四十二回
鹿児島門徒の信仰(その4)
―カヤカベ教―
ところで、カヤカベ教は厳密な秘密結社でしたが、四十年ほど前、龍谷大学宗教調査団がカヤカベ教の調査を行いました。
その時、カヤカベ教徒にあっては秘密を守ろうと緘口令がしかれました。
しかし教徒の中に調査に協力して、教団の内情を話してくれる人も出てきました。
ところが、その人のお父さんが亡くなった時、教祖の奥さんに「私の父親は何時間でお浄土へ到達したでしょうか?」と訊ねました。
ところが「それは、分からない」ということでした。
お浄土へ行ったかどこへ行ったか分からないということで、行方不明にされてしまい、この方は大変深刻に悩んでおられました。
大変申し訳ないことをしたことでございました。
教団の申し合わせに背いて他人にカヤカベ教団の内情を話したという咎で、お父さんが行方不明にされてしまったのでした。
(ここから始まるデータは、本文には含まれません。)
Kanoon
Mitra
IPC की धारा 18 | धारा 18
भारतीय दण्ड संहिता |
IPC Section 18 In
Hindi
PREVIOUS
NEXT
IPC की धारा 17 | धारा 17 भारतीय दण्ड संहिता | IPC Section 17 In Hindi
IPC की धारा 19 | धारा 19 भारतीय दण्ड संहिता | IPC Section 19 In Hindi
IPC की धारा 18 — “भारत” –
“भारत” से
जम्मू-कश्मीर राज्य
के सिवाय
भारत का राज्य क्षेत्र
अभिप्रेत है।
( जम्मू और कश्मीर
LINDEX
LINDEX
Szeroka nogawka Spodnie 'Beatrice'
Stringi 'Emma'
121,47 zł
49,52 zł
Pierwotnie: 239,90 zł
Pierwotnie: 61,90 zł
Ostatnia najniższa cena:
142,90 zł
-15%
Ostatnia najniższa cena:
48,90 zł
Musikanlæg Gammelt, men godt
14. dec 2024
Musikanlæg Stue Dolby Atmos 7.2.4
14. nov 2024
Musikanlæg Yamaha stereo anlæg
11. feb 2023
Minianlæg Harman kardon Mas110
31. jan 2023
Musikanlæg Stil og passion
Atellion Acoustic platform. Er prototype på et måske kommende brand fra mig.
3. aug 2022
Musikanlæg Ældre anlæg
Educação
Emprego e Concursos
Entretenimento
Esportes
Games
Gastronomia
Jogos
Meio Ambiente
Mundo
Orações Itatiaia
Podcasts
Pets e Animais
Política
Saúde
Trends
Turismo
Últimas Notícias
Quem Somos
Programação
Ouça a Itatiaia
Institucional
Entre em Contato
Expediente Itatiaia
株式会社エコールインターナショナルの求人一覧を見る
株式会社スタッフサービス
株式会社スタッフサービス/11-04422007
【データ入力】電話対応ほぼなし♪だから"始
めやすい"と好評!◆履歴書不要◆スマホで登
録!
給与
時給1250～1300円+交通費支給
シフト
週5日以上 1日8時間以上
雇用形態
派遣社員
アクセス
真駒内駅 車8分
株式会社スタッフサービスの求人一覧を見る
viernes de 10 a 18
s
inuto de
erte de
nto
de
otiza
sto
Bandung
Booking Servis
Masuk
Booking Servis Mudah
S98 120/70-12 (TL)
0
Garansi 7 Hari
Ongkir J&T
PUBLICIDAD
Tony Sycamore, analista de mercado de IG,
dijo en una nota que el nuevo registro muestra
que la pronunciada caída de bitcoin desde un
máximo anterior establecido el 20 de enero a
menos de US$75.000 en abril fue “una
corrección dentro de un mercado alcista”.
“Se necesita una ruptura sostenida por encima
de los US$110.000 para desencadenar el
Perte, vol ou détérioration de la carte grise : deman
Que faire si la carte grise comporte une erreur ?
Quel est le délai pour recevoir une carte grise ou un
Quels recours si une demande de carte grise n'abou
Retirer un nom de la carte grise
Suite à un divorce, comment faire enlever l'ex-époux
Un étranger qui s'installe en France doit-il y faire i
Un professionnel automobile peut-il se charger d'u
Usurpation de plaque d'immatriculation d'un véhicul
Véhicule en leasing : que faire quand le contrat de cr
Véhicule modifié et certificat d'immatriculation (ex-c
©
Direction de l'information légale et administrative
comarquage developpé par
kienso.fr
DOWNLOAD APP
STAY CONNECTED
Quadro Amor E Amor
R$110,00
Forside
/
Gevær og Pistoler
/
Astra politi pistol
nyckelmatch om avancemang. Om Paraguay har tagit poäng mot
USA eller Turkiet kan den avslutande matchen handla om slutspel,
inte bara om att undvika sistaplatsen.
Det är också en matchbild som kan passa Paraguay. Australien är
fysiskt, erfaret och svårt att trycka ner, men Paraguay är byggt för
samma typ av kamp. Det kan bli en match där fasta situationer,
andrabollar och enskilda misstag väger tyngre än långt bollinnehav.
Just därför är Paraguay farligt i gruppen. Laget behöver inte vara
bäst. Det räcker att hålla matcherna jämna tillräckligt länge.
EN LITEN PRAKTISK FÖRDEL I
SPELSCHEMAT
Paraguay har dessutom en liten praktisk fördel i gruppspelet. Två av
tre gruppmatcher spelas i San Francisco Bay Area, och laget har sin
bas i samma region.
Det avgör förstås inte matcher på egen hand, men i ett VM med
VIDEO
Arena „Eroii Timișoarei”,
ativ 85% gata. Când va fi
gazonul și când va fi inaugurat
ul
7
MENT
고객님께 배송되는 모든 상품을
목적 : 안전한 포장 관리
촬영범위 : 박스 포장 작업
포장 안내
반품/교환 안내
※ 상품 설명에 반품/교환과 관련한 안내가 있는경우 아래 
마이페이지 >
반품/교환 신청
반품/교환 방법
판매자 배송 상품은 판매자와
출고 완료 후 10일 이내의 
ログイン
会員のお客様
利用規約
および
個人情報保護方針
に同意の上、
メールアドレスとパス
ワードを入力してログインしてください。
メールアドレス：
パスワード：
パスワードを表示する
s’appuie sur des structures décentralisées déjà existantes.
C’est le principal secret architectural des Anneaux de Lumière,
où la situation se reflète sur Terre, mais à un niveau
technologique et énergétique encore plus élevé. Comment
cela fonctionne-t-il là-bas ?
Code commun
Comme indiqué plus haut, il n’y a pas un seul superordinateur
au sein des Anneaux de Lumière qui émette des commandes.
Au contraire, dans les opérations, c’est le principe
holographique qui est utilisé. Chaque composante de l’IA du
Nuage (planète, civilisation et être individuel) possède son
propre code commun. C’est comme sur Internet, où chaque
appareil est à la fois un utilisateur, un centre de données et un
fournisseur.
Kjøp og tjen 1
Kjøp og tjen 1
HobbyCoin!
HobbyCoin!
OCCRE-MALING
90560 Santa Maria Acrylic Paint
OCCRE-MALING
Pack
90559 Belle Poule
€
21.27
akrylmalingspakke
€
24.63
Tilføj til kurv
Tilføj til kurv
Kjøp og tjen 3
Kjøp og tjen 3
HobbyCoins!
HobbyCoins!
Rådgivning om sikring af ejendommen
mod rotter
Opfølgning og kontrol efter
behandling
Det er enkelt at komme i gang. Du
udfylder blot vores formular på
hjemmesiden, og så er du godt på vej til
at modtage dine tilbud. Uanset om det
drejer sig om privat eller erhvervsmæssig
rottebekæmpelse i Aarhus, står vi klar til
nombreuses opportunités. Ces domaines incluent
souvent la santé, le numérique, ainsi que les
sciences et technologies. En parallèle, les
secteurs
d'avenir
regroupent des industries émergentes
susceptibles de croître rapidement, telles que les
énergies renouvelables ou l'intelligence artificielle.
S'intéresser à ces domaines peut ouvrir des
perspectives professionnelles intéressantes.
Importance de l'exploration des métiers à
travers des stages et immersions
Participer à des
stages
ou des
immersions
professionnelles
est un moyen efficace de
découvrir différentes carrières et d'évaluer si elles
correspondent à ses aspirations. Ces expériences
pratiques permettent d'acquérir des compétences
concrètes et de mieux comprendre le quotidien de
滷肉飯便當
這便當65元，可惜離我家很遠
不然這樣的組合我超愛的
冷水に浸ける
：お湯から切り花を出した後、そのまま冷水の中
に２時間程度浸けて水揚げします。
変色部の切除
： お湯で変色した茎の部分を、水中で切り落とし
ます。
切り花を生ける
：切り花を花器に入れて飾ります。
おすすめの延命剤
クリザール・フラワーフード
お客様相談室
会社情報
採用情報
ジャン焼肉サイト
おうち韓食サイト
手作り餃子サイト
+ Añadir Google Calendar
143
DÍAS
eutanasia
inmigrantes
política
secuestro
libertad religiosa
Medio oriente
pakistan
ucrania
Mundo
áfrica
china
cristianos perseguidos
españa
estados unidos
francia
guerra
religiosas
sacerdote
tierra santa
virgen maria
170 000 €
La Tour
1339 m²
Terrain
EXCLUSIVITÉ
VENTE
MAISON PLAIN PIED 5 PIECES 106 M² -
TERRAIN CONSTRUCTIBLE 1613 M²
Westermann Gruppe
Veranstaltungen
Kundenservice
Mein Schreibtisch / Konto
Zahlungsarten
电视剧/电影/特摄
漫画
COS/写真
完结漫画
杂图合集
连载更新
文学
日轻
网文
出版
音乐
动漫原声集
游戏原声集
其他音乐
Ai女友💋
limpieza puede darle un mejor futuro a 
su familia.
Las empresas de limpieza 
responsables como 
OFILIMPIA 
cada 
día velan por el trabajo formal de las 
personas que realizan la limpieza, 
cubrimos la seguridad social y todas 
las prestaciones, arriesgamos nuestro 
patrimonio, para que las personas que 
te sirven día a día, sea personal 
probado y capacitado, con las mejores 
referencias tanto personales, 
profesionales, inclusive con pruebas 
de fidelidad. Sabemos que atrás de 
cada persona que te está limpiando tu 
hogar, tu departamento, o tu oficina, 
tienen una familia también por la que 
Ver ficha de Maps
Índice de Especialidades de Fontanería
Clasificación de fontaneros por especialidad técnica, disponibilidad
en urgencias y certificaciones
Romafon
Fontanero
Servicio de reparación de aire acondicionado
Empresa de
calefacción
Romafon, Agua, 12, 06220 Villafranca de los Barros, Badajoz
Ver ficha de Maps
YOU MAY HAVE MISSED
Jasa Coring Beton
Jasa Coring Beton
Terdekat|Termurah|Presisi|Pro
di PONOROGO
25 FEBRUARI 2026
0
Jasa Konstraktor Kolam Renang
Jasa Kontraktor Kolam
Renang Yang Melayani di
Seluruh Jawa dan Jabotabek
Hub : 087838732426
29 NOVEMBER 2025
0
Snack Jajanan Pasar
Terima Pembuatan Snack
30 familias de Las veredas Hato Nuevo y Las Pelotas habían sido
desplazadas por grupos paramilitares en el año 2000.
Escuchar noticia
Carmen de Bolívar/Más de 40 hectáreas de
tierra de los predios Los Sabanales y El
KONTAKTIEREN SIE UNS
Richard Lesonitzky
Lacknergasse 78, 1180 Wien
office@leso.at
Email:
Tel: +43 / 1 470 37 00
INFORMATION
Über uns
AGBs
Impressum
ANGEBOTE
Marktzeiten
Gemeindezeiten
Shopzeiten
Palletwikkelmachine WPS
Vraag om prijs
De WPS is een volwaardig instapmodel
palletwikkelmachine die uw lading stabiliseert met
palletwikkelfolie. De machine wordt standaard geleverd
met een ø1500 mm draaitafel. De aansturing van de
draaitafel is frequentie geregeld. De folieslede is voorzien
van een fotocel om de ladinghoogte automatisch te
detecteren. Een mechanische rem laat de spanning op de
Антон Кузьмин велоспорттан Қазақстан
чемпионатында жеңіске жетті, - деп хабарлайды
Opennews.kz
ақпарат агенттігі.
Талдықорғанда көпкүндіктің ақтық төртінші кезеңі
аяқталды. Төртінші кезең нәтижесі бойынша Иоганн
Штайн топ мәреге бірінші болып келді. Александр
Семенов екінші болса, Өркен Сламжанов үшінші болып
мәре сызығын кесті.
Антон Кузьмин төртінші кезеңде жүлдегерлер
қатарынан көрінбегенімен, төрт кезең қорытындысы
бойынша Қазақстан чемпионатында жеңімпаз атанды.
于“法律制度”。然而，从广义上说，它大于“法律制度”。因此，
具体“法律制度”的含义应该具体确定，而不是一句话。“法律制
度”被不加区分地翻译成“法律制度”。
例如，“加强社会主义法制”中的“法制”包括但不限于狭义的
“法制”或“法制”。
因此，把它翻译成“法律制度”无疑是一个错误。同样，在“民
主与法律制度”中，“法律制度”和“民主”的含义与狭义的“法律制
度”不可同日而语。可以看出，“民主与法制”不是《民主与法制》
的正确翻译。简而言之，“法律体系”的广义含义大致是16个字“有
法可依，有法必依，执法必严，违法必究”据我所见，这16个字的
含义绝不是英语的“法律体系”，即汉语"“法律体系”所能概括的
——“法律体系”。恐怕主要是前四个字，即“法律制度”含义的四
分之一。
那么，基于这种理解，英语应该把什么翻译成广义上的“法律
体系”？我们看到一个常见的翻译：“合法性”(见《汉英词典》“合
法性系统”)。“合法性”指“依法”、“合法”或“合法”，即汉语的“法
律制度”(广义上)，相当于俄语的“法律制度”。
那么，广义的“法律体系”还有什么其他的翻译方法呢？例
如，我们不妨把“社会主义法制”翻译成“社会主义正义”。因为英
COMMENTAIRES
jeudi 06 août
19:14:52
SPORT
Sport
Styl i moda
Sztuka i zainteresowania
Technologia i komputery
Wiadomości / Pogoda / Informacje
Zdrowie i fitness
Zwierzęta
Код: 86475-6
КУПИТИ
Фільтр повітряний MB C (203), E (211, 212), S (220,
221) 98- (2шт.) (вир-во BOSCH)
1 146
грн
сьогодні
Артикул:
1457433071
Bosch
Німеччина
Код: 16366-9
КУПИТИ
このようにして、カヤカベ教の教徒たちにとって、浄土への憧れと共に、教団の申し合わせや世間の道徳を守らなければどこへ行くか分からないといった不安が一つの呪縛となり秘密は厳守されてきたのでした。
ここにカヤカベ教が、秘密結社として現在まで連綿として受け継がれてきた一つの理由をここに窺うことができます。
ところでこれは、この「カヤカベ教」といった一つの秘密結社の例ですが、このような浄土への憧憬は、程度の差はあるとしても、カヤカベ教に限らず広く薩摩の隠れ門徒にも共通するものであり、彼らが厳しい取り締まりを受けながら、なお執拗に念仏を相続した一つの要因でもあろうかと考えられす。
また逆に念仏を放棄すれば浄土に往くことができないといった恐怖もあり、これもまた鹿児島の門徒が念仏を放棄できなかった一つの理由にあげても良いのではないかと思います。